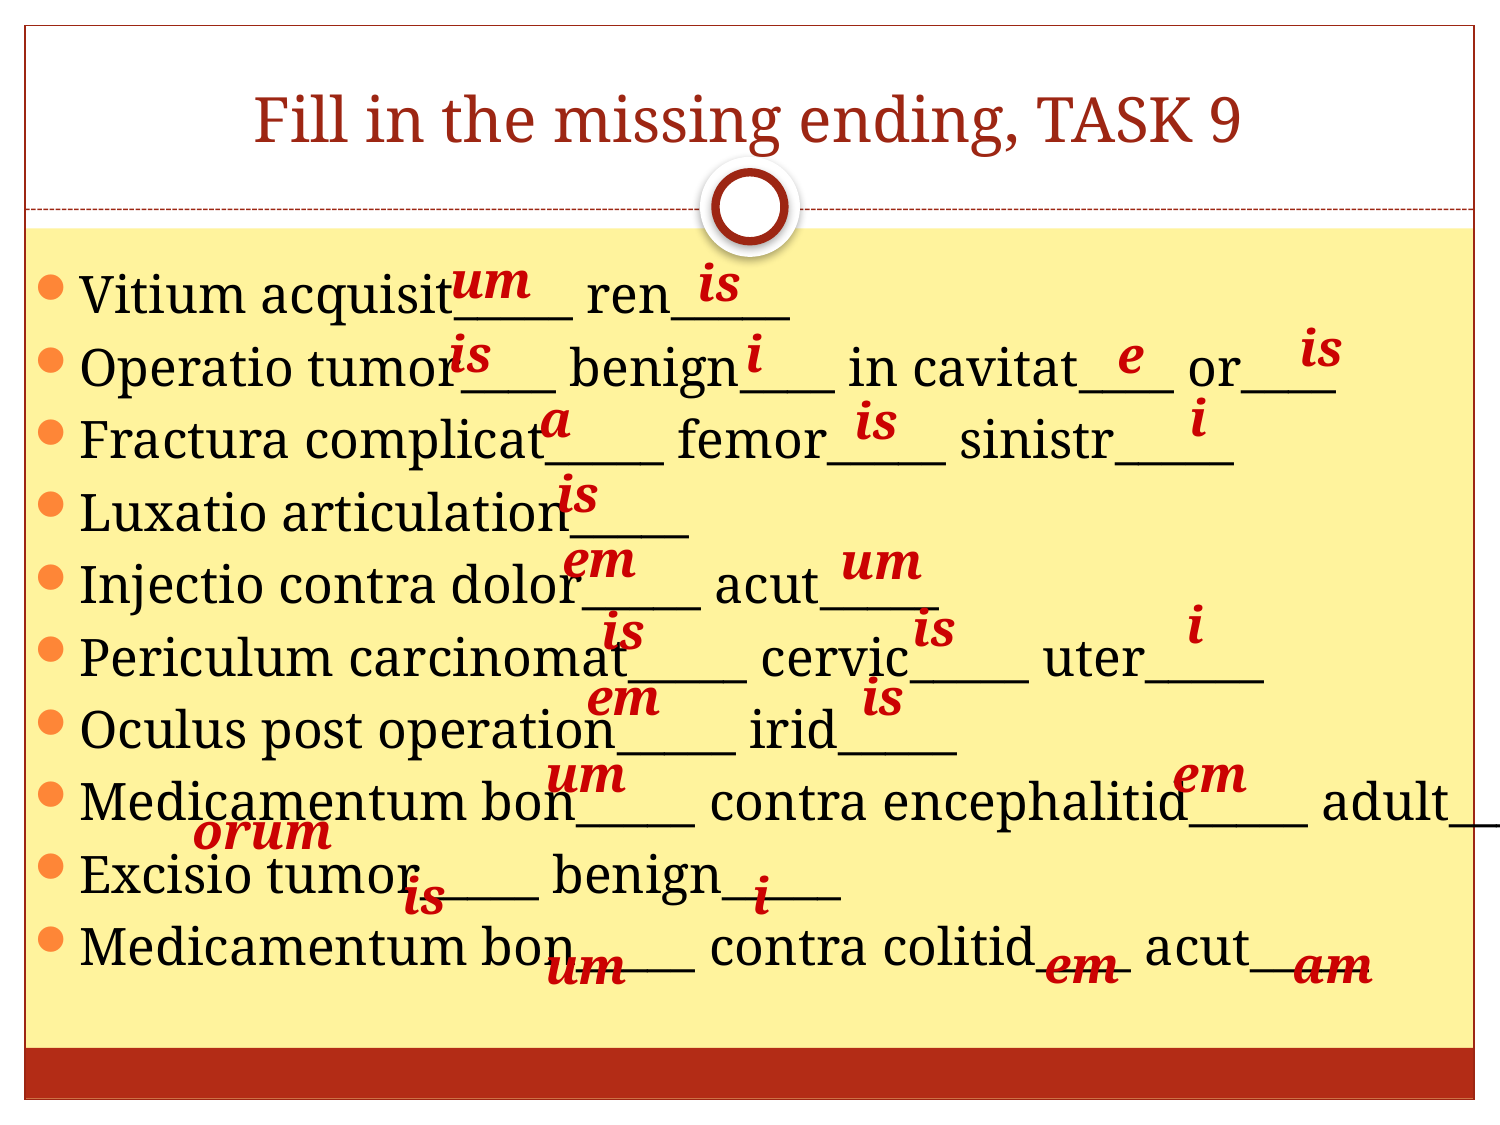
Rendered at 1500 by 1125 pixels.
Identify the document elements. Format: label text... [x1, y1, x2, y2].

text_box i [730, 314, 800, 390]
text_box am [1277, 926, 1390, 1002]
text_box is [682, 244, 756, 320]
text_box i [1175, 379, 1223, 454]
text_box orum [177, 792, 348, 868]
text_box is [387, 857, 462, 933]
text_box e [1102, 316, 1159, 392]
text_box is [586, 591, 661, 658]
text_box um [530, 927, 642, 1003]
text_box i [1171, 586, 1220, 662]
text_box em [571, 658, 677, 734]
title Fill in the missing ending, TASK 9 [49, 37, 1450, 162]
text_box is [433, 314, 508, 390]
text_box em [1158, 734, 1264, 810]
text_box is [898, 588, 972, 664]
text_box is [1284, 309, 1358, 384]
text_box i [738, 857, 786, 933]
text_box um [435, 241, 548, 317]
text_box em [1029, 926, 1135, 1002]
text_box a [524, 380, 588, 455]
text_box em [547, 520, 653, 595]
text_box um [825, 521, 938, 597]
text_box is [840, 381, 914, 457]
text_box um [530, 734, 642, 810]
text_box is [541, 454, 615, 530]
list Vitium acquisit_____ ren_____ Operatio tumor____ benign____ in cavitat____ or____ Fractura complicat_____ femor_____ sinistr_____ Luxatio articulation_____ Injectio contra dolor_____ acut_____ Periculum carcinomat_____ cervic_____ uter_____ Oculus post operation_____ irid_____ Medicamentum bon_____ contra encephalitid_____ adult_____ Excisio tumor_____ benign_____ Medicamentum bon_____ contra colitid____ acut_____ [19, 254, 1500, 1005]
text_box is [846, 657, 920, 733]
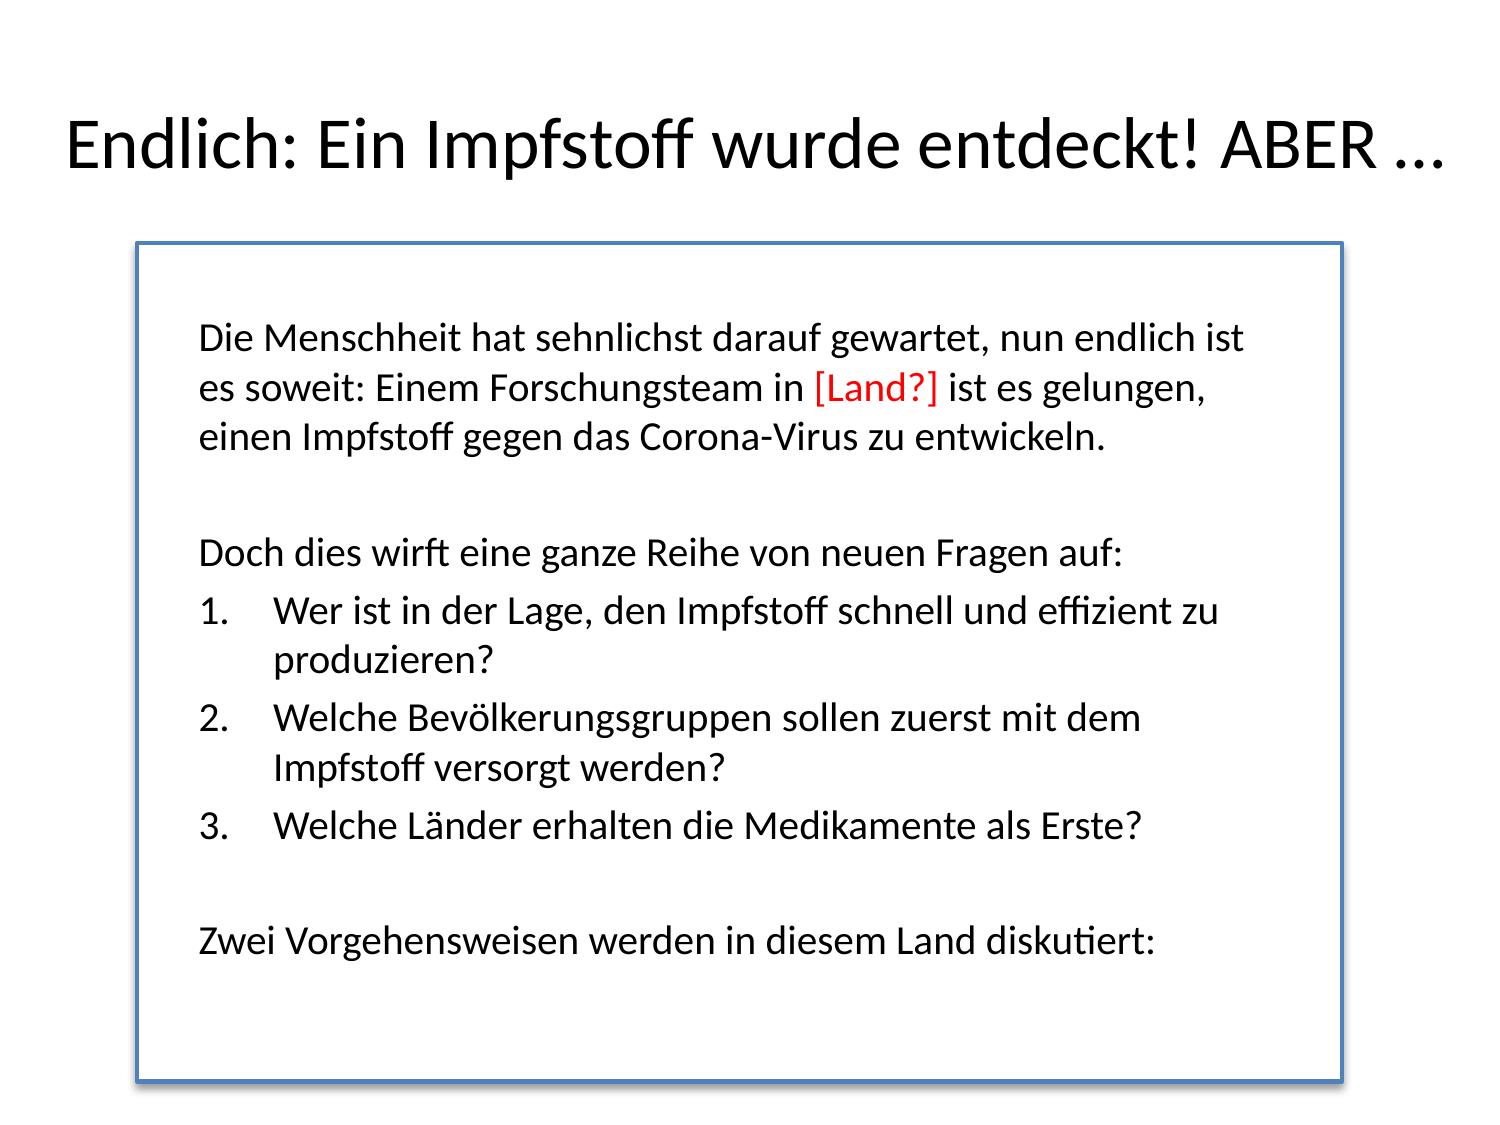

= = = =

Transcribe all entries above exactly. Drop the pictures.

Rendered at 1500 by 1125 pixels.
Identify the document elements. Format: label text... [x1, y1, x2, y2].

text_box i [730, 314, 800, 390]
text_box am [1277, 926, 1390, 1002]
text_box is [682, 244, 756, 320]
text_box i [1175, 379, 1223, 454]
text_box orum [177, 792, 348, 868]
text_box is [387, 857, 462, 933]
text_box e [1102, 316, 1159, 392]
text_box is [586, 591, 661, 658]
text_box um [530, 927, 642, 1003]
text_box i [1171, 586, 1220, 662]
text_box em [571, 658, 677, 734]
title Fill in the missing ending, TASK 9 [49, 37, 1450, 162]
text_box is [433, 314, 508, 390]
text_box em [1158, 734, 1264, 810]
text_box is [898, 588, 972, 664]
text_box is [1284, 309, 1358, 384]
text_box i [738, 857, 786, 933]
text_box um [435, 241, 548, 317]
text_box em [1029, 926, 1135, 1002]
text_box a [524, 380, 588, 455]
text_box em [547, 520, 653, 595]
text_box um [825, 521, 938, 597]
text_box is [840, 381, 914, 457]
text_box um [530, 734, 642, 810]
text_box is [541, 454, 615, 530]
list Vitium acquisit_____ ren_____ Operatio tumor____ benign____ in cavitat____ or____ Fractura complicat_____ femor_____ sinistr_____ Luxatio articulation_____ Injectio contra dolor_____ acut_____ Periculum carcinomat_____ cervic_____ uter_____ Oculus post operation_____ irid_____ Medicamentum bon_____ contra encephalitid_____ adult_____ Excisio tumor_____ benign_____ Medicamentum bon_____ contra colitid____ acut_____ [19, 254, 1500, 1005]
text_box is [846, 657, 920, 733]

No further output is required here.